Exercise details
Copy out every line of the material below word for word, changing nothing.

[Dataset entries]

———

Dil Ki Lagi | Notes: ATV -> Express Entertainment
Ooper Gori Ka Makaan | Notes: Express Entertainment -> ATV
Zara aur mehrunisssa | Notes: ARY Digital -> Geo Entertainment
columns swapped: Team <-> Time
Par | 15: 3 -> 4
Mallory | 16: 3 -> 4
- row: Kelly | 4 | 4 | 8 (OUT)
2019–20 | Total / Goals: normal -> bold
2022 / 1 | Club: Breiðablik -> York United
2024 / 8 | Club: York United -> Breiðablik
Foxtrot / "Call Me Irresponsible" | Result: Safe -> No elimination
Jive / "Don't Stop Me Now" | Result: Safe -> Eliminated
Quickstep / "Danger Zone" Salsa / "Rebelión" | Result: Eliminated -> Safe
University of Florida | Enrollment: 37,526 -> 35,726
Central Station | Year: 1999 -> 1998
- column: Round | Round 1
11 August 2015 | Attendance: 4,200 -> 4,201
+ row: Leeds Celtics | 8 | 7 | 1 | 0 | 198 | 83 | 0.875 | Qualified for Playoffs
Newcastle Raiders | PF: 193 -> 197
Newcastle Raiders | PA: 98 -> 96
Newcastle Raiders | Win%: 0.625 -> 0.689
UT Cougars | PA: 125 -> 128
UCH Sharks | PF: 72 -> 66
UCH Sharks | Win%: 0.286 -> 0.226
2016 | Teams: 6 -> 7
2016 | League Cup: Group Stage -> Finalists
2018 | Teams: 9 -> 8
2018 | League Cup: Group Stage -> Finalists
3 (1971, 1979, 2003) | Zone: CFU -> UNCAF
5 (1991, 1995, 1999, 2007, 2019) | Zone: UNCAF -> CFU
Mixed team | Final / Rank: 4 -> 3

———

Solution to this exercise
Dil Ki Lagi | Notes: ATV -> Express Entertainment
Ooper Gori Ka Makaan | Notes: Express Entertainment -> ATV
Zara aur mehrunisssa | Notes: ARY Digital -> Geo Entertainment
columns swapped: Team <-> Time
Par | 15: 3 -> 4
Mallory | 16: 3 -> 4
- row: Kelly | 4 | 4 | 8 (OUT)
2019–20 | Total / Goals: normal -> bold
2022 / 1 | Club: Breiðablik -> York United
2024 / 8 | Club: York United -> Breiðablik
Foxtrot / "Call Me Irresponsible" | Result: Safe -> No elimination
Jive / "Don't Stop Me Now" | Result: Safe -> Eliminated
Quickstep / "Danger Zone" Salsa / "Rebelión" | Result: Eliminated -> Safe
University of Florida | Enrollment: 37,526 -> 35,726
Central Station | Year: 1999 -> 1998
- column: Round | Round 1
11 August 2015 | Attendance: 4,200 -> 4,201
+ row: Leeds Celtics | 8 | 7 | 1 | 0 | 198 | 83 | 0.875 | Qualified for Playoffs
Newcastle Raiders | PF: 193 -> 197
Newcastle Raiders | PA: 98 -> 96
Newcastle Raiders | Win%: 0.625 -> 0.689
UT Cougars | PA: 125 -> 128
UCH Sharks | PF: 72 -> 66
UCH Sharks | Win%: 0.286 -> 0.226
2016 | Teams: 6 -> 7
2016 | League Cup: Group Stage -> Finalists
2018 | Teams: 9 -> 8
2018 | League Cup: Group Stage -> Finalists
3 (1971, 1979, 2003) | Zone: CFU -> UNCAF
5 (1991, 1995, 1999, 2007, 2019) | Zone: UNCAF -> CFU
Mixed team | Final / Rank: 4 -> 3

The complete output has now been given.